The S&P 500 is approximately flat since last quarter, leaving stocks fully valued. "We encourage investors to consider their risk tolerance, pick their spots carefully, and prepare for subpar market returns over the next five years," said Morningstar StockInvestor editor Matt Coffina in his quarterly outlook.

The small-growth category was the best-performing U.S. open-end mutual fund category, gaining 1.8% for the three months ended June 30. The next-best performers were large-cap growth and mid-cap growth, rising around 0.5% and 0.4%. respectively. Mid-cap value funds lost the most, declining 0.9%, and mid-cap blend declined 0.7%. Small-value funds lost 0.5%. Among sector equity open-end funds, health-care funds were the best-performing category, rising 4.5%, followed by financial funds, which rose 3%. The two worst-performing categories were real estate and global real estate, which lost 9.6% and 4.9%, respectively.

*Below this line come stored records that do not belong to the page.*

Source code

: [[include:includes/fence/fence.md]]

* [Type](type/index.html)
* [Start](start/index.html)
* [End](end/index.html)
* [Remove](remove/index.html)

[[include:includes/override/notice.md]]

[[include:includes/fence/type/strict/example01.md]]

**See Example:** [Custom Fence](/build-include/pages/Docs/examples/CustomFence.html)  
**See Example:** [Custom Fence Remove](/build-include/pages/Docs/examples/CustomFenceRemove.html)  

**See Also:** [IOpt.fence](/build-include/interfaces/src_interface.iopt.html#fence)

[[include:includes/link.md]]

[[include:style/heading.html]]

The China-region category was the top performer in the international-equity funds category, adding more than 7.6% in the last three months. Japan stock was the next-best performer, up 3.9%, followed by foreign small/mid-growth (up 3.7%). India equity (down 2.9%) was the only international fund category to decline.

Yields on the 10-year Treasury rose in the quarter, starting at 1.9% and moving to as high as 2.5% in early June before backing off to end the quarter at 2.3%. The bank-loan category was the top-performing taxable-bond category during the quarter, gaining 0.6%. The biggest decliners were long-term government bond and long-term bond, which lost 6.4% and 5.7%, respectively.